▶ _EXCERPT TO READ_:
****************

Some backstory here. I was told by a respected friend in marketing, that before I embark on getting a Mildthing set of stories published, I should give people some idea of why they should care, what makes them different, why they’d want to pick up a copy of them and give up a few hours of their life to read them. I said, “Yeah but I don’t care if they get published, I just need to sit down and get them written. I’ve been putting this off for like… forever, and it would be fun.”. And they said… never mind what they said… it made sense at the time, so I’m I guess… Going to publish them for people on the Kindle, and it’s mostly so I own the rights to my own characters and names again… if… that… makes… any sense. I’m lost but I’m told all the cool kids are doing it so … what the hell, let’s light this candle!
Yay! There’s the big announcement! Yay!
I was also told that since Mildthing was a brief phenomena appreciated by a very small select group of people on the internet decades ago it’s probably a good idea to give people a heads up this isn’t a Adventure, or a bad pulp hero novel, it’s not a horror like a Stephen King or a Dean Koontz, it’s not a mystery, and it’s not comedy. It’s what it needs to be – in order for the story to work, and that’s about all I can tell you.
It’s a “fasten your seat belts, please place your disbelief in an upright position and turn off all reality based devices” story. It’s a take what you need from the story to make it work, and try to enjoy yourself story and those don’t work well for everyone.
If it has even a distant cousin, it’s probably David Wong’s books… but even those are very distant distant cousins. In fact, they’re not really cousins. They could probably mate legally in a lot of states, but I doubt they’d hit it off at the bar. David’s works would really need to be drunk, and even though I have no doubt Mildthing wouldn’t care and would at least fake like they cared… David’s works are probably looking for something more meaningful and long term than Mildthing. It just wouldn’t work between us. It’s not us, it’s them. (But seriously… For a good time…check out David Wong’s John Dies at the End or This book is Full of Spiders.)
The truth is, I point this out because from time to time, people get a hold of one of the old copies of a Mildthing story that was published waaaaaaay back in the very early days of the internet and I get an email on my MikeNovember email account (yes it still exists) telling me I ripped off David Wong. Who, btw, doesn’t actually exist – and if he doesn’t exist then I can’t rip him off now can I?? But, for the record, Mildthing predates “John Dies at the End” by a good five years. 1995 for the original concept, with his next published appearance in 1996. So technically the nice man who’s books I like who doesn’t exist, ripped me off… if he’d ever heard of me, which I’m 99.9999% sure he didn’t – so I doubt very much anyone ripped off anyone. But the point is, when someone makes that comment to me – I’m actually flattered. David Wong’s style is fun and it’s always nice to see someone else who’s willing to take risks and have fun with a genre.

****************

▶ _ENTRIES PROVIDED_:
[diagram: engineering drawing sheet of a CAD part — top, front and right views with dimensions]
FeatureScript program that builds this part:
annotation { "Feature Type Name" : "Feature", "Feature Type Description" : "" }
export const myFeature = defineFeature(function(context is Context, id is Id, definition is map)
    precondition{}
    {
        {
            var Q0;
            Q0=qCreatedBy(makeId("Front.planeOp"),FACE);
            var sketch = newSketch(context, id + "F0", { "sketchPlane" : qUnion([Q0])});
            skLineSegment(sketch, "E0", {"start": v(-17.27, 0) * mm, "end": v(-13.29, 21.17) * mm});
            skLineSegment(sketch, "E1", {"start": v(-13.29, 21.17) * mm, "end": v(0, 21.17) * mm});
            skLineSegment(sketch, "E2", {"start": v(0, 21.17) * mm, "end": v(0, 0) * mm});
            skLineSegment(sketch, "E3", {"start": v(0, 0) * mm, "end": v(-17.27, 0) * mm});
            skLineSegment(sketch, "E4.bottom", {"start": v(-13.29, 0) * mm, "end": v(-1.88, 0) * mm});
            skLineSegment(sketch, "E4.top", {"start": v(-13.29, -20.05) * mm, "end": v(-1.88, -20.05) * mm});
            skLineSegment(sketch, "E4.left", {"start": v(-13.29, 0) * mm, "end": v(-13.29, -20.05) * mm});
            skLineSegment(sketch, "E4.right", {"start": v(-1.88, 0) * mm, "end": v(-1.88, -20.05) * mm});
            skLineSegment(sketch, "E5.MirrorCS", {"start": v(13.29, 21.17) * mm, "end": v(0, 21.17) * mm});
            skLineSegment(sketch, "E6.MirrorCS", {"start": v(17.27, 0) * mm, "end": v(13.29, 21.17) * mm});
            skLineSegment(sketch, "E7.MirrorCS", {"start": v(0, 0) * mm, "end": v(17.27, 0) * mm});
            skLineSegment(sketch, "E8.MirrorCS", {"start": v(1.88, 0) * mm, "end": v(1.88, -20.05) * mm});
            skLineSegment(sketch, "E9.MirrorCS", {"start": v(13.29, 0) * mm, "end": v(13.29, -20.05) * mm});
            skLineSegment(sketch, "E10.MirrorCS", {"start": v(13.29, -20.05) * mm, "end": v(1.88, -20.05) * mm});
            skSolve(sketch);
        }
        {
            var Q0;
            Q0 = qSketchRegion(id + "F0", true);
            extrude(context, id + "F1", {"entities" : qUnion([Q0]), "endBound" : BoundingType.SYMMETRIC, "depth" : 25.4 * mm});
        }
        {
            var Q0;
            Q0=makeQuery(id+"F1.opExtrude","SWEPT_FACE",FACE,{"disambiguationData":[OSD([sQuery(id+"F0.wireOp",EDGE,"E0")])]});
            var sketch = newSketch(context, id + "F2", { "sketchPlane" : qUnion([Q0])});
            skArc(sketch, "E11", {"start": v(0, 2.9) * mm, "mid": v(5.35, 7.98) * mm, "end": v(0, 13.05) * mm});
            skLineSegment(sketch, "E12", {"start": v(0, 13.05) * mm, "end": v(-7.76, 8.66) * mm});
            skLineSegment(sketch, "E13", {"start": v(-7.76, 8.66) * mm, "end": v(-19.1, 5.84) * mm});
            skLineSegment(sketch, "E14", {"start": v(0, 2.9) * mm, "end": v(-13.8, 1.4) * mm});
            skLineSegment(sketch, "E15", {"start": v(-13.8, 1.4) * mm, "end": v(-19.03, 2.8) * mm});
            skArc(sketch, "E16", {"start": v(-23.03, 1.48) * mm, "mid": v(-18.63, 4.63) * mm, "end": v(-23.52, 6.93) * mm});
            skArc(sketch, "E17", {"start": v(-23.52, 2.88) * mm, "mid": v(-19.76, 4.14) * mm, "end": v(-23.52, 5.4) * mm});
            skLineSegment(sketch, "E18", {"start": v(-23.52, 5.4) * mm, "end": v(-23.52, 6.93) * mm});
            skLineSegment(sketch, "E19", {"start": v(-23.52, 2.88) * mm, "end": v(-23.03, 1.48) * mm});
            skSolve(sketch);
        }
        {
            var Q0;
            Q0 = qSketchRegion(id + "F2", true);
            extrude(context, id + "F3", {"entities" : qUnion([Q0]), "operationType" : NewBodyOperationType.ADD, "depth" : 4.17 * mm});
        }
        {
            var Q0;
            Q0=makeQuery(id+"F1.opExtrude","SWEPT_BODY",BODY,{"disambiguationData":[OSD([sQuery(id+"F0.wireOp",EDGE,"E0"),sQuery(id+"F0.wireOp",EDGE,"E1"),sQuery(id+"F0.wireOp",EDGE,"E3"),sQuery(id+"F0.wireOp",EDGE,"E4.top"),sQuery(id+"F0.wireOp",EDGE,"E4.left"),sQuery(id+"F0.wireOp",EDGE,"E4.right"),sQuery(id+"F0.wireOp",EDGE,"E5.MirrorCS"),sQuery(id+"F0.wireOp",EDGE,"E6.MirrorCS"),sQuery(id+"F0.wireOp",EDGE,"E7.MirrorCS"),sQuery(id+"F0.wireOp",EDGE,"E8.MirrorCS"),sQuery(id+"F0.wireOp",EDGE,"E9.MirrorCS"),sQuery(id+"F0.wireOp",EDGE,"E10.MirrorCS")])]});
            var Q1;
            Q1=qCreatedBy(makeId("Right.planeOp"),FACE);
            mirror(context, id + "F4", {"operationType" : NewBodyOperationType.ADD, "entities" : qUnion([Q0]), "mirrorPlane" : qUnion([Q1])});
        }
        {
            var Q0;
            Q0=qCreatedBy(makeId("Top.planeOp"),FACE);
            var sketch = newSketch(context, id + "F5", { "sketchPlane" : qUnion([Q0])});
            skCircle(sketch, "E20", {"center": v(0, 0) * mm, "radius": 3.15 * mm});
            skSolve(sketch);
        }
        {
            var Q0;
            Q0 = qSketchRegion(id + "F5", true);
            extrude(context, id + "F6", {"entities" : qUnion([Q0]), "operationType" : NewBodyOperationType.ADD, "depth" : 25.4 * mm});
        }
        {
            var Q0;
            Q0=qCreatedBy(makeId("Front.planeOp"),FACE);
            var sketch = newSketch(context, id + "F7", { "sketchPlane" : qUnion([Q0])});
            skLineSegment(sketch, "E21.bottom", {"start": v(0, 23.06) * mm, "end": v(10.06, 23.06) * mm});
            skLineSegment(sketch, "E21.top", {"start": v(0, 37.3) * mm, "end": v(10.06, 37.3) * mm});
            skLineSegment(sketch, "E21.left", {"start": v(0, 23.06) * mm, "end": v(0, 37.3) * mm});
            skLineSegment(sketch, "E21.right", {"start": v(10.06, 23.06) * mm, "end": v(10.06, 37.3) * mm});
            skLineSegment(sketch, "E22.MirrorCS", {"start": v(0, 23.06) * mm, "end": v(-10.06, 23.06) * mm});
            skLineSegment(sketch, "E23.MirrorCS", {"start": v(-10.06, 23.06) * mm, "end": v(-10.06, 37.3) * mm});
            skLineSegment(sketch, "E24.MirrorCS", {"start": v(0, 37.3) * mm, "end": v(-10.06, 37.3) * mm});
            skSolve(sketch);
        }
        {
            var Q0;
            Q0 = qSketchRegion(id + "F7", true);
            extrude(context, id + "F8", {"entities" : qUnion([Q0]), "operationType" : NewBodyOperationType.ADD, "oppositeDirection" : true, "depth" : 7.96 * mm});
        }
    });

****************

▶ _REQUIRED ACTIONS_:
1. Using the Mildthing post, decide whether each statement below agrees with the text. Answer yes or no for each, and quote the words of the text that settle it.
(a) The author intends to publish the Mildthing stories on the Kindle.
(b) The Mildthing stories are described as a horror story in the manner of Stephen King.
(c) The original concept for Mildthing dates from 1995.
2. Answer these questions from the Mildthing post.
(a) Who advised the author to give people some idea of why they should care about the stories?
(b) Which two David Wong books does the author recommend?
(c) By how many years does Mildthing predate "John Dies at the End"?
3. Repeat the passage of the Mildthing post from "Yay! There’s the" up to and including "well for everyone.".

▶ _SOLUTIONS TO THE PROBLEMS_:
1.
(a) Yes: "Going to publish them for people on the Kindle"
(b) No: "it’s not a horror like a Stephen King or a Dean Koontz"
(c) Yes: "1995 for the original concept"

2.
(a) A respected friend in marketing
(b) John Dies at the End and This book is Full of Spiders
(c) A good five years

3.
Yay! There’s the big announcement! Yay!
I was also told that since Mildthing was a brief phenomena appreciated by a very small select group of people on the internet decades ago it’s probably a good idea to give people a heads up this isn’t a Adventure, or a bad pulp hero novel, it’s not a horror like a Stephen King or a Dean Koontz, it’s not a mystery, and it’s not comedy. It’s what it needs to be – in order for the story to work, and that’s about all I can tell you.
It’s a “fasten your seat belts, please place your disbelief in an upright position and turn off all reality based devices” story. It’s a take what you need from the story to make it work, and try to enjoy yourself story and those don’t work well for everyone.